• [What you have to do] Copy out the lines of the items below verbatim, starting with the line that contains "scientific name: Libellula incesta" and ending with the line that contains "scientific name: Daucus decipiens", both included, and nothing else.

--*--

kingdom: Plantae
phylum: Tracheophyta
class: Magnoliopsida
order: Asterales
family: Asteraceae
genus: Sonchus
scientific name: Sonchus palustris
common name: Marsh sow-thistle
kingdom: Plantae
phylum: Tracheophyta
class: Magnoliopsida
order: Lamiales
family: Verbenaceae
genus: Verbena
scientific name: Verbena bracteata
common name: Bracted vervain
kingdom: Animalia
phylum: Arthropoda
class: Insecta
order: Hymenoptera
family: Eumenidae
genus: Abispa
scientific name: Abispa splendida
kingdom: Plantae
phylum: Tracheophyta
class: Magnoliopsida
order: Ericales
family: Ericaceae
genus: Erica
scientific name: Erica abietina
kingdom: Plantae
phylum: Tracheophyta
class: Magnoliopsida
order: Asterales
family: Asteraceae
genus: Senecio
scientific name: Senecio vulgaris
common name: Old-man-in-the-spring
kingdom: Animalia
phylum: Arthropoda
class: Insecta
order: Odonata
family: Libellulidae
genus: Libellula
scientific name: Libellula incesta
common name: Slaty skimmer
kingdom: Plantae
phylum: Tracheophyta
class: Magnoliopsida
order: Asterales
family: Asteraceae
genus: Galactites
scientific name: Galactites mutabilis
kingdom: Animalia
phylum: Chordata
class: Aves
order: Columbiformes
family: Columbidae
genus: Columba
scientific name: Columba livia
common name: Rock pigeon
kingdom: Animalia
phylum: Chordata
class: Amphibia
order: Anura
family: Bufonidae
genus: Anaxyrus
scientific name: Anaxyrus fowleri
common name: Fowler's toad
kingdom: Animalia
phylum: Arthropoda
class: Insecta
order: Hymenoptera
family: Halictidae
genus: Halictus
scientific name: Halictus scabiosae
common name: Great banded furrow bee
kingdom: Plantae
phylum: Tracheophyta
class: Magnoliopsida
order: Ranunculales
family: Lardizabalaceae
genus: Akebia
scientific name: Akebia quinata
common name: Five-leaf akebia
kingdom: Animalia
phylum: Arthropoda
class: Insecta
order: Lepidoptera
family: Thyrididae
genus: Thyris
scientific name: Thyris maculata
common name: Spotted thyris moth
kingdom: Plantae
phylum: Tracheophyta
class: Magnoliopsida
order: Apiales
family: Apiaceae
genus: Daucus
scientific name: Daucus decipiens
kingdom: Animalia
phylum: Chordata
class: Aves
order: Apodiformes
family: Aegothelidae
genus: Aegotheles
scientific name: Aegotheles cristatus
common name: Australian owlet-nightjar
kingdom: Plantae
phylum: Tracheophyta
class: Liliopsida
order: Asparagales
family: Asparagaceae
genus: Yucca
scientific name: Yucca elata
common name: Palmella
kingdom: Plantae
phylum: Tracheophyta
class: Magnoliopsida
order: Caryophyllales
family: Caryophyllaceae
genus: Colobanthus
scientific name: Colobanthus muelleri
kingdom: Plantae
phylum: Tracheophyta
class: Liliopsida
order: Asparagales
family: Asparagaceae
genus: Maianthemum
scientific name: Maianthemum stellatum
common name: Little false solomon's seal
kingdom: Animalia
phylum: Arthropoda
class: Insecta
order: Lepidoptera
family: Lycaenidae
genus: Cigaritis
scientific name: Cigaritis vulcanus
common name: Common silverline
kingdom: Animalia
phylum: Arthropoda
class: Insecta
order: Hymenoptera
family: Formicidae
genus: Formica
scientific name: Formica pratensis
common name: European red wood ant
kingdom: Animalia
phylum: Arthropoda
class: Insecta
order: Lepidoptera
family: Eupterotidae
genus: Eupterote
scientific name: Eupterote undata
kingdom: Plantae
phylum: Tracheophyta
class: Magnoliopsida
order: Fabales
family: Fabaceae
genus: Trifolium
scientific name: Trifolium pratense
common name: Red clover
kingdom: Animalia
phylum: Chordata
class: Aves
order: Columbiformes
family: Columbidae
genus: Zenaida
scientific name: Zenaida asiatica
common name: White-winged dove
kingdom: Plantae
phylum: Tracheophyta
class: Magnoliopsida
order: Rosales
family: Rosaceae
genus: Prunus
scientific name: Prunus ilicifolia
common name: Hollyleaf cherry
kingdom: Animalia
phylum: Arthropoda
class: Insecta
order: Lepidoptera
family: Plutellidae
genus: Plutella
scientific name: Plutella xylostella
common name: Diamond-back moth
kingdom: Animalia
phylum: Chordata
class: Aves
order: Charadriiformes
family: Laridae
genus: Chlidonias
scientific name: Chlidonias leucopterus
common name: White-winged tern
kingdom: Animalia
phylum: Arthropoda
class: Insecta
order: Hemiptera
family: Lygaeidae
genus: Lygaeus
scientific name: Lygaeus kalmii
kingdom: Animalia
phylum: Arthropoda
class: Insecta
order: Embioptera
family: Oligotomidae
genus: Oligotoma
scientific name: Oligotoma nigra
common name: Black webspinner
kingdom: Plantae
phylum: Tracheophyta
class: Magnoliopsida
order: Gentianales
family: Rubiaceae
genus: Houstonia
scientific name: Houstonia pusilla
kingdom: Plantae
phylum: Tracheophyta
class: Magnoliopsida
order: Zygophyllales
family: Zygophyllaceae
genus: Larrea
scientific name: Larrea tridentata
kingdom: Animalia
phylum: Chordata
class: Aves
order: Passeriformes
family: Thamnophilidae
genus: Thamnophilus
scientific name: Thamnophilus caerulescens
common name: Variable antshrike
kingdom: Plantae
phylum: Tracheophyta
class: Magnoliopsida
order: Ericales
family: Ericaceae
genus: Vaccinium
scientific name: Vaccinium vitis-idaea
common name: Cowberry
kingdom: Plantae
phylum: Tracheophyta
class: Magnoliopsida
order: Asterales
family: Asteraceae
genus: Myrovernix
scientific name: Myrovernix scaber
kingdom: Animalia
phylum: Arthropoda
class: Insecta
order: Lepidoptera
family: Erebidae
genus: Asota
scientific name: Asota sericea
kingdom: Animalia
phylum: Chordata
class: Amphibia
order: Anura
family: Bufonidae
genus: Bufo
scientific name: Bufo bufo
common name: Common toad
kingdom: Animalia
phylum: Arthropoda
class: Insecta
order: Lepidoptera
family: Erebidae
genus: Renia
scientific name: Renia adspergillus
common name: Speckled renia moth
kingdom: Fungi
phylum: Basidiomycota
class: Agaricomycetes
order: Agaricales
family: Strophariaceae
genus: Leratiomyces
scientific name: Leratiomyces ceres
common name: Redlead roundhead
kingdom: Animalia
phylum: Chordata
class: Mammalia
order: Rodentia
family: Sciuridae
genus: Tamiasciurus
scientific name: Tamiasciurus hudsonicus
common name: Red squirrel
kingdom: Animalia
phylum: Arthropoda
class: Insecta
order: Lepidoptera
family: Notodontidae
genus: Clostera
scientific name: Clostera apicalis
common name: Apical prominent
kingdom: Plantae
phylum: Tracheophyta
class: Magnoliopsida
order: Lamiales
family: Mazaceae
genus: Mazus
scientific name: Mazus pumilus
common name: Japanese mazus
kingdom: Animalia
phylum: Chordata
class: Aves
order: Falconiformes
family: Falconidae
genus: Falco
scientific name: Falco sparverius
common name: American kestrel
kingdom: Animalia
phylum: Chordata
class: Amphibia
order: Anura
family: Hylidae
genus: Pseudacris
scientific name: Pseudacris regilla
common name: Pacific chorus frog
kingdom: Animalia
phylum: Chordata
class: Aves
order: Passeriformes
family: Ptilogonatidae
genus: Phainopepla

--*--

• [Answer in full]
scientific name: Libellula incesta
common name: Slaty skimmer
kingdom: Plantae
phylum: Tracheophyta
class: Magnoliopsida
order: Asterales
family: Asteraceae
genus: Galactites
scientific name: Galactites mutabilis
kingdom: Animalia
phylum: Chordata
class: Aves
order: Columbiformes
family: Columbidae
genus: Columba
scientific name: Columba livia
common name: Rock pigeon
kingdom: Animalia
phylum: Chordata
class: Amphibia
order: Anura
family: Bufonidae
genus: Anaxyrus
scientific name: Anaxyrus fowleri
common name: Fowler's toad
kingdom: Animalia
phylum: Arthropoda
class: Insecta
order: Hymenoptera
family: Halictidae
genus: Halictus
scientific name: Halictus scabiosae
common name: Great banded furrow bee
kingdom: Plantae
phylum: Tracheophyta
class: Magnoliopsida
order: Ranunculales
family: Lardizabalaceae
genus: Akebia
scientific name: Akebia quinata
common name: Five-leaf akebia
kingdom: Animalia
phylum: Arthropoda
class: Insecta
order: Lepidoptera
family: Thyrididae
genus: Thyris
scientific name: Thyris maculata
common name: Spotted thyris moth
kingdom: Plantae
phylum: Tracheophyta
class: Magnoliopsida
order: Apiales
family: Apiaceae
genus: Daucus
scientific name: Daucus decipiens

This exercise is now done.